This is scene one of ‘The Tragedy of Coriolanus’ by William Shakespeare. It says a lot to us. It’s easy to float when the sea is calm.
There was a time when the business environment was a sea more or less calm, or at least linear and predictable. Many people did well just by floating, and all the ship/companies looked alike. The sea is not calm anymore, there is a tempest out there, but still many people do not have the right skills. They think that floating is enough to keep them going.
Some business schools still teach floating. Some functions within corporations (Communications, HR?) are still floating. We hire people who can float, or have floated before, or show mastership in floating. I suppose they have an MIF, which is not Master in Finance but Master in Floating.
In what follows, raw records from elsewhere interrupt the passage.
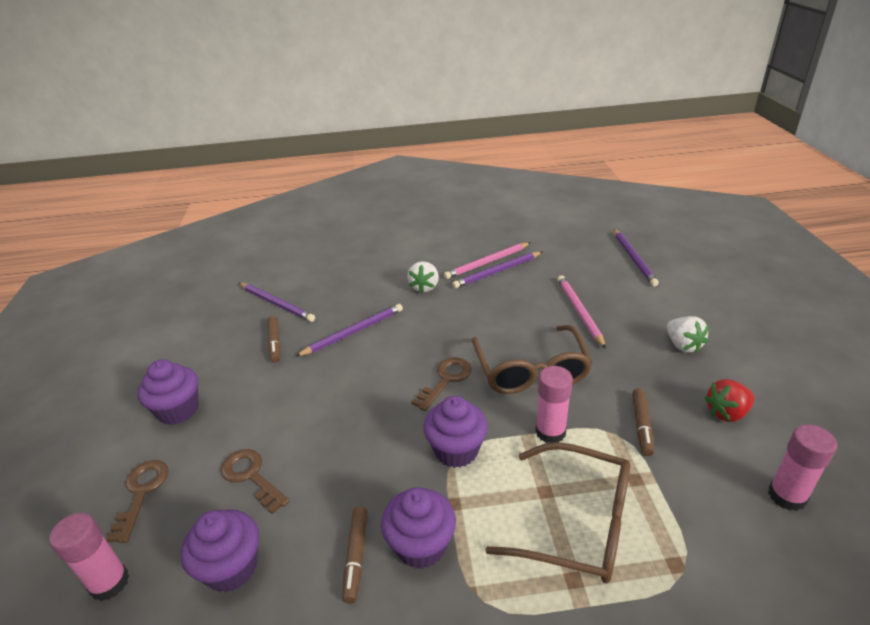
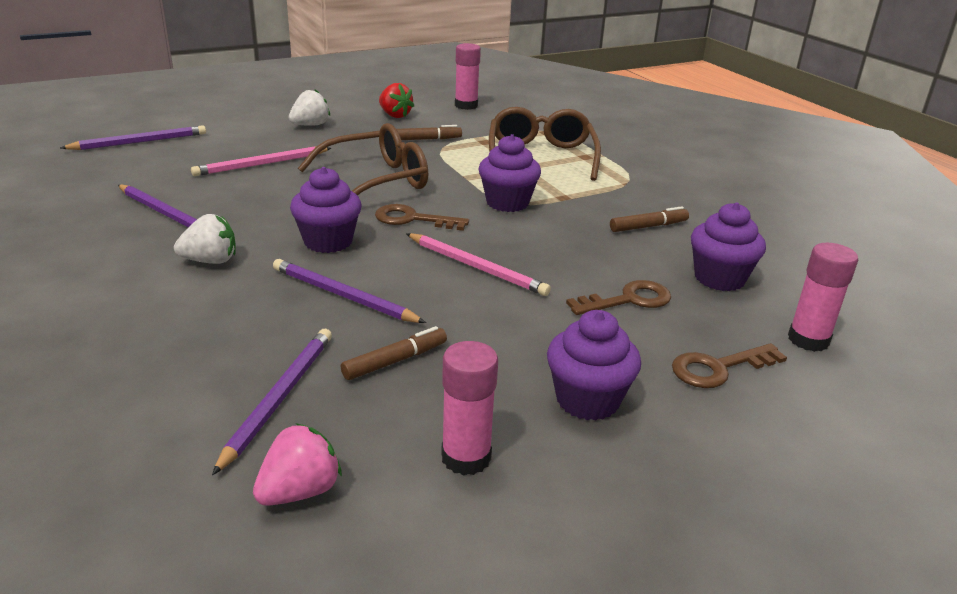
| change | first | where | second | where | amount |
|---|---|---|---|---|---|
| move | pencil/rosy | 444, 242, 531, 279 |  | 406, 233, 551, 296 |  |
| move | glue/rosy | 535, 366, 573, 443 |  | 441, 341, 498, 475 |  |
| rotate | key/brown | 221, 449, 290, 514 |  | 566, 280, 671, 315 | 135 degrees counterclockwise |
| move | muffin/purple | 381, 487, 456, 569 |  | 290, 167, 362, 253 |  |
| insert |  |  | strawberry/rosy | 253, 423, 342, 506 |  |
Kjell Nordstrom and Jonas Ridderstrale, in their book Funky Business (1999) said “The ‘surplus society’ has a surplus of similar companies, employing similar people, with similar educational backgrounds, working in similar jobs, coming up with similar ideas, producing similar things, with similar prices and similar quality.”
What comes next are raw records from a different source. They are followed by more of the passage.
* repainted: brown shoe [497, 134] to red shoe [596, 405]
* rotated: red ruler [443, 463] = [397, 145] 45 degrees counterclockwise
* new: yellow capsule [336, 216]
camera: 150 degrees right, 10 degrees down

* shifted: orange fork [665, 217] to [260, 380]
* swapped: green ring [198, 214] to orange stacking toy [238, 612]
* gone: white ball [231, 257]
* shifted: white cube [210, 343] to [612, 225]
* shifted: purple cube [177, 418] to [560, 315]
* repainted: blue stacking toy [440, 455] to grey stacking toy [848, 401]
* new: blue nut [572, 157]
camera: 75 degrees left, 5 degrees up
Depressing. Floating on a sea of sameness
The curious thing is that everybody would agree that there is a storm out there. Why does Learning and Development look out of the window and say: ‘Wow! What a storm, look at that sea! Anyway, as we were saying, this is lesson 23 on floating’.
OK, this is harsh. Maybe. The point is, we need desperately to find new navigation skills. The old toolkits (Organizational Development, Leadership Development, Management of Change, Learning and Development) don’t work anymore. Too many people spend too much time managing the inevitable and fostering the unremarkable. We need to reboot management.